§ **TASK DESCRIPTION**: Reproduce verbatim every line of the data below, starting at the line containing "### Type Parameters (Generics)" and continuing through the final line.

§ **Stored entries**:
········
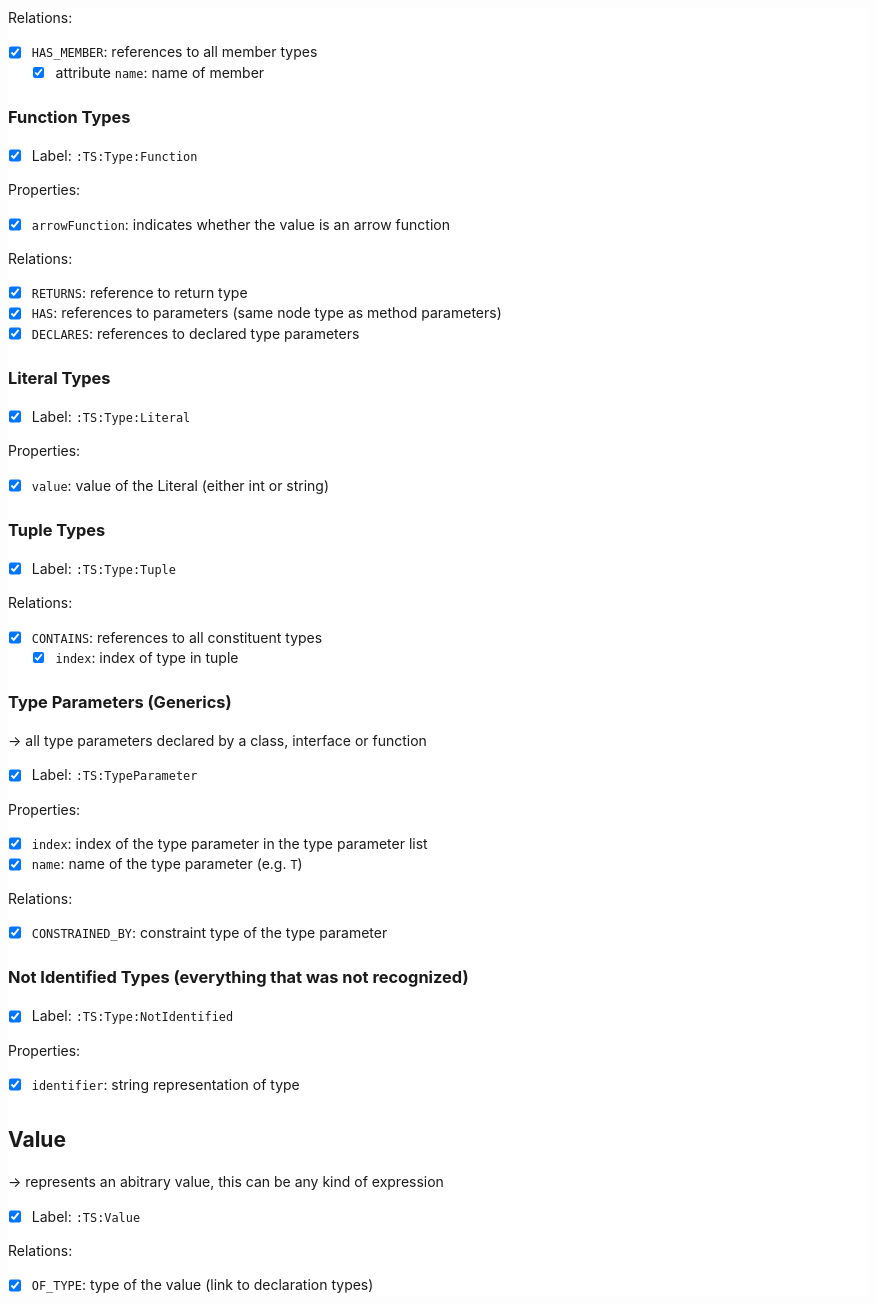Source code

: Relations:
- [x]  `HAS_MEMBER`: references to all member types
    - [x]  attribute `name`: name of member

### Function Types
- [x]  Label: `:TS:Type:Function`

Properties:
- [x]  `arrowFunction`: indicates whether the value is an arrow function

Relations:
- [x]  `RETURNS`: reference to return type
- [x]  `HAS`: references to parameters (same node type as method parameters)
- [x]  `DECLARES`: references to declared type parameters

### Literal Types
- [x]  Label: `:TS:Type:Literal`

Properties:
- [x]  `value`: value of the Literal (either int or string)

### Tuple Types
- [x]  Label: `:TS:Type:Tuple`

Relations:
- [x]  `CONTAINS`: references to all constituent types
    - [x]  `index`: index of type in tuple

### Type Parameters (Generics)
→ all type parameters declared by a class, interface or function
- [x]  Label: `:TS:TypeParameter`

Properties:
- [x]  `index`: index of the type parameter in the type parameter list
- [x]  `name`: name of the type parameter (e.g. `T`)

Relations:
- [x]  `CONSTRAINED_BY`: constraint type of the type parameter

### Not Identified Types (everything that was not recognized)
- [x]  Label: `:TS:Type:NotIdentified`

Properties:
- [x]  `identifier`: string representation of type

## Value
→ represents an abitrary value, this can be any kind of expression
- [x]  Label: `:TS:Value`

Relations:
- [x]  `OF_TYPE`: type of the value (link to declaration types)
········
§ **RESULT**:
### Type Parameters (Generics)
→ all type parameters declared by a class, interface or function
- [x]  Label: `:TS:TypeParameter`

Properties:
- [x]  `index`: index of the type parameter in the type parameter list
- [x]  `name`: name of the type parameter (e.g. `T`)

Relations:
- [x]  `CONSTRAINED_BY`: constraint type of the type parameter

### Not Identified Types (everything that was not recognized)
- [x]  Label: `:TS:Type:NotIdentified`

Properties:
- [x]  `identifier`: string representation of type

## Value
→ represents an abitrary value, this can be any kind of expression
- [x]  Label: `:TS:Value`

Relations:
- [x]  `OF_TYPE`: type of the value (link to declaration types)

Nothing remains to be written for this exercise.